À Washington, les disciples de Leo Strauss, de plus en plus impatients, rêvent d’étendre leur chaos au Soudan, à la Syrie et à l’Iran. Dans cette période transitoire, il n’est plus question de « démocratie de marché », juste de sang et de larmes.
Jacques Chirac, qui souhaitait intervenir au Liban pour y défendre les derniers intérêts français et y avait envoyé son Premier ministre Dominique de Villepin, a dû déchanter : lors du sommet du G8 à Saint-Petersbourg, George W. Bush lui en a fait interdiction en lui disant qu’il ne s’agissait pas d’une opération israélienne approuvée par les États-Unis, mais d’une opération états-unienne executée par Israël. Du coup, M. de Villepin n’avait d’autre chose à déclarer à ses interlocuteurs à Beyrouth que de bonnes paroles et son impuissance.

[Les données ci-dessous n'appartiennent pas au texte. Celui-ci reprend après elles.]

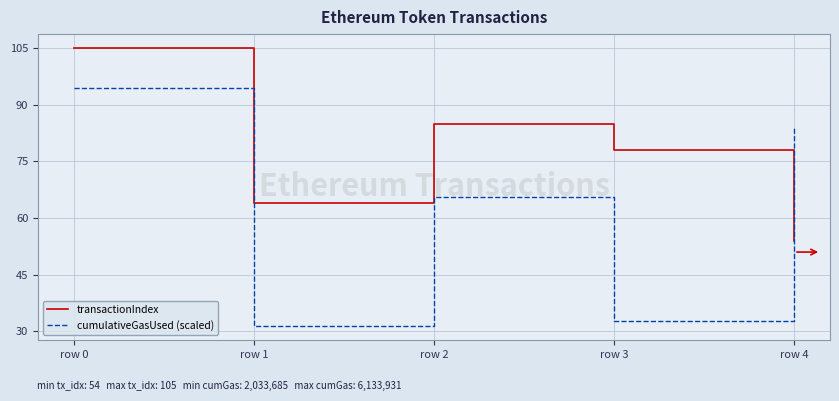

At which label does transactionIndex reach its minimum?

row 4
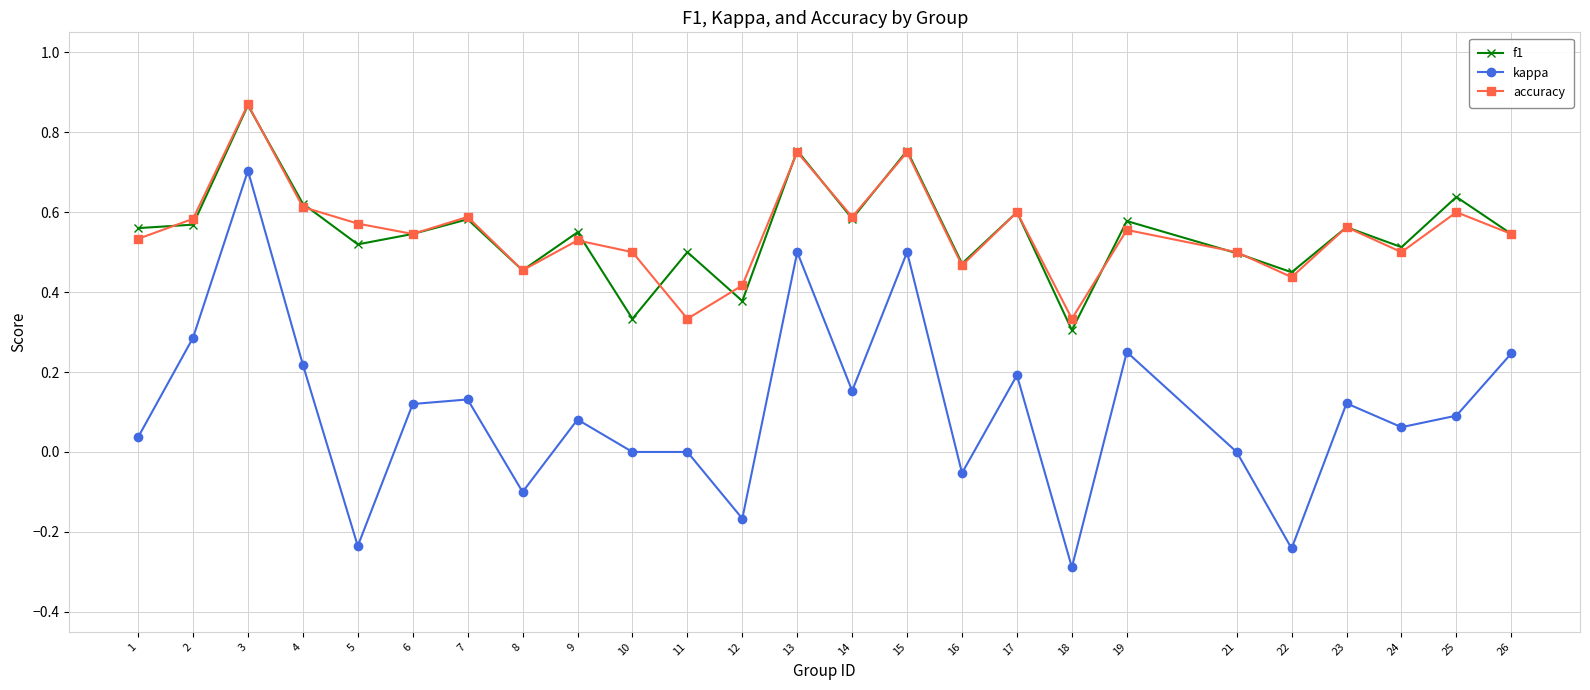

Count the f1 values in the range 0 to 1.

25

Plus précisémment, le projet de destruction du Liban a été présenté par Tsahal à l’administration Bush, il y a un peu plus d’un an, comme l’a révélé le San Francisco Chronicle [7]. Il a fait l’objet de discussions politiques au cours du Forum mondial que l’American Enterprise Institute organisait comme chaque année, les 17 et 18 juin 2006 à Beaver Creek. Benjamin Netanyahu et Dick Cheney s’en sont longuement entretenu en compagnie de Richard Perle et Nathan Sharansky. Le feu vert a été donné dans les jours suivants par la Maison-Blanche. Les opérations militaires de Tsahal sont supervisées par le département états-unien de la Défense. Celui-ci détermine l’essentiel de la stratégie et le choix des cibles. Le rôle principal est imparti au général Bantz Craddock en sa qualité de commandant du South Command. Craddock est un spécialiste des mouvements de blindés, comme il l’a montré durant Tempête du désert et surtout lorsqu’il a commandé les forces terrestres de l’OTAN au Kosovo. C’est un homme de confiance de Donald Rumsfeld, dont il a dirigé l’état-major particulier et pour le compte duquel il a développé le camp de Guantanamo. En novembre prochain, il devrait être nommé commandant de l’European Command et de l’OTAN. À ce titre, il pourrait diriger la force d’interposition que l’OTAN pourrait déployer au Sud-Liban en plus de celles qu’elle a déjà installées en Afghanistan et au Soudan. Les généraux israéliens et états-uniens ont appris à se connaître, depuis une trentaine d’années, grâce aux échanges organisés entre eux par l’Institut juif pour les affaires de sécurité nationale (Jewish Institute for National Security Affairs - JINSA), une association qui oblige ses cadres à suivre des séminaires d’études de la pensée de Leo Strauss.